When Syracuse and Tennessee meet in the Kickoff Classic to open the college football season, it’s not just a marquee matchup. This is also a recruiting showcase in one of the nation’s deepest high school football hotbeds: Atlanta. This is a state that produced over 200 Power 5 signees last year. Syracuse has 7 Georgia players on its roster, while Tennessee has a whopping 20.
Why Tennessee Said Yes to Atlanta
Tennessee has one of the greatest college football stadiums in the nation. For Tennessee, playing Syracuse in Knoxville would have been an easy sellout. But in Atlanta, the Vols aren’t selling tickets – they’re selling themselves to recruits.
The Vols, just like most of the SEC, have recruited Georgia heavily in recent years, battling Georgia, Clemson, Auburn, and Alabama for talent. Several Georgia-born players played in Tennessee’s playoff loss to Ohio State last season. The Volunteers continue to identify elite talent in the area making an Atlanta showcase all the more impactful for recruiting.
What It Means for Syracuse
Syracuse knows it has limited high-level recruits it can pull from in the surrounding states, while the south has so many 3-star and 4-star players, some of them have to leave the area for starting job opportunities. As Syracuse modernized its recruiting approach in the 2000s, Georgia and Florida became a significant target. When SU leveled up into the ACC a few years later, it became mandatory for the Orange to pluck talent from the southeast.
Syracuse vs. Tennessee in the Kickoff Classic is Fran Brown’s backyard. His time as a Georgia assistant helped land him the Syracuse job, and put him on the map as a potential head coach. Brown saw how a championship team was built just a stone throw from Atlanta in Athens. Returning to Georgia is a chance for him to remind so many of the high school coaches in the area the type of job he’s doing at Syracuse. For Fran Brown, the message to Atlanta-area recruits is simple: come to Syracuse, and you’ll still play games in your backyard – against the biggest names in college football.
Brown has done an amazing job in recruiting over his first two years at Syracuse. An upset over Tennessee would not only make national news. It would plant Brown’s flag in Atlanta and the state of Georgia that he is building something special at Syracuse, and here’s another reason to be part of it.
Atlanta = Recruiting Capital
Georgia produces more Power 5 recruits than almost any state besides Texas, California, and Florida.

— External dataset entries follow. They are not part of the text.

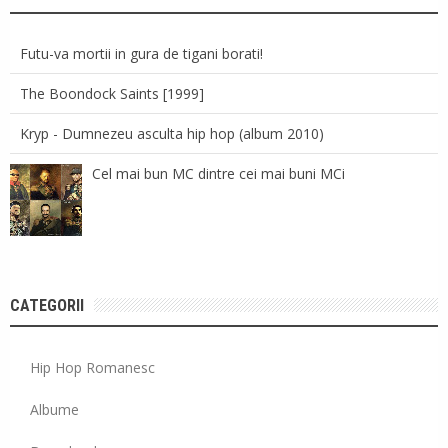
Futu-va mortii in gura de tigani borati!
The Boondock Saints [1999]
Kryp - Dumnezeu asculta hip hop (album 2010)
Cel mai bun MC dintre cei mai buni MCi
CATEGORII
Hip Hop Romanesc
Albume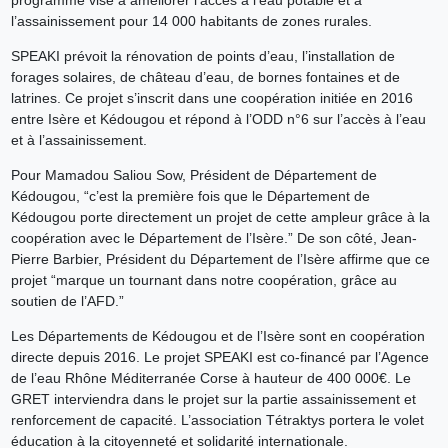
l’assainissement pour 14 000 habitants de zones rurales.
SPEAKI prévoit la rénovation de points d’eau, l’installation de
forages solaires, de château d’eau, de bornes fontaines et de
latrines. Ce projet s’inscrit dans une coopération initiée en 2016
entre Isère et Kédougou et répond à l’ODD n°6 sur l’accès à l’eau
et à l’assainissement.
Pour Mamadou Saliou Sow, Président de Département de
Kédougou, “c’est la première fois que le Département de
Kédougou porte directement un projet de cette ampleur grâce à la
coopération avec le Département de l’Isère.” De son côté, Jean-
Pierre Barbier, Président du Département de l’Isère affirme que ce
projet “marque un tournant dans notre coopération, grâce au
soutien de l’AFD.”
Les Départements de Kédougou et de l’Isère sont en coopération
directe depuis 2016. Le projet SPEAKI est co-financé par l’Agence
de l’eau Rhône Méditerranée Corse à hauteur de 400 000€. Le
GRET interviendra dans le projet sur la partie assainissement et
renforcement de capacité. L’association Tétraktys portera le volet
éducation à la citoyenneté et solidarité internationale.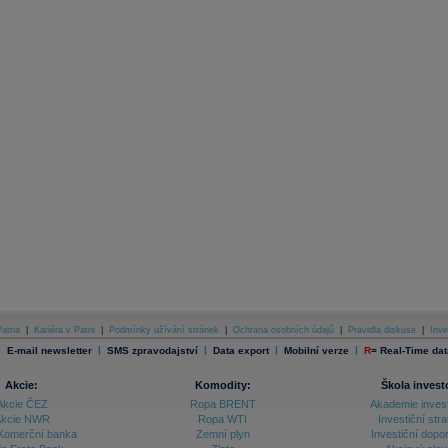
atria
|
Kariéra v Patrii
|
Podmínky užívání stránek
|
Ochrana osobních údajů
|
Pravidla diskuse
|
Inve
|
|
|
|
|
E-mail newsletter
SMS zpravodajství
Data export
Mobilní verze
R
=
Real-Time dat
Akcie:
Komodity:
Škola invest
Akcie ČEZ
Ropa BRENT
Akademie inves
kcie NWR
Ropa WTI
Investiční stra
Komerční banka
Zemní plyn
Investiční dopo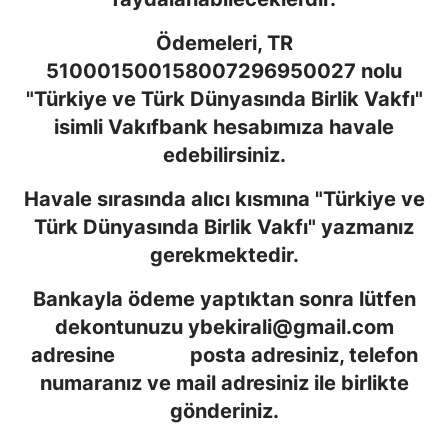
Ödemeleri, TR
510001500158007296950027 nolu
"Türkiye ve Türk Dünyasında Birlik Vakfı"
isimli Vakıfbank hesabımıza havale
edebilirsiniz.
Havale sırasında alıcı kısmına "Türkiye ve
Türk Dünyasında Birlik Vakfı" yazmanız
gerekmektedir.
Bankayla ödeme yaptıktan sonra lütfen
dekontunuzu
ybekirali@gmail.com
adresine posta adresiniz, telefon
numaranız ve mail adresiniz ile birlikte
gönderiniz.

Syracuse starters like Derek McDonald (Atlanta) and Marcus Washington (Grovetown) will return home, while Tennessee boasts Georgia stars like Mike Matthews (WR) and Tyre West (DL). Between the two rosters, nearly 30 players hail from Georgia — proof of how crucial the state is to both programs.”
An Ourlands depth chart reveals several Georgia products as starters to watch for Tennessee in the opener:
Mike Matthews (starting WR)
Joshua Josephs (starting edge)
Jeremiah Telander (starting linebacker)
Tyre West (starting DE)
Several more players are listed as second-string on the depth chart. There will be no shortage of Georgia talent on the field when Syracuse plays Tennessee in the Kickoff Classic.
Programs fight for visibility there, and a prime-time ESPN slot in Atlanta is like a commercial for your brand. These types of neutral-site games often serve this dual recruiting purpose.
Fran Brown’s Opportunity
Brown has already turned heads with a ten-win season last year and some massive recruiting victories. He has the Georgia pipeline to high school talent from his days on the Bulldogs staff. He is now known as a tremendous “builder” of relationships. This is a chance to say: “Syracuse belongs on this stage.” Even a competitive showing against a playoff-tested Tennessee team could turn heads — with recruits in Georgia seeing firsthand that Syracuse belongs on this stage.
Is Atlanta a smart stage for Syracuse’s recruiting efforts, or would a win be the only way to move the needle?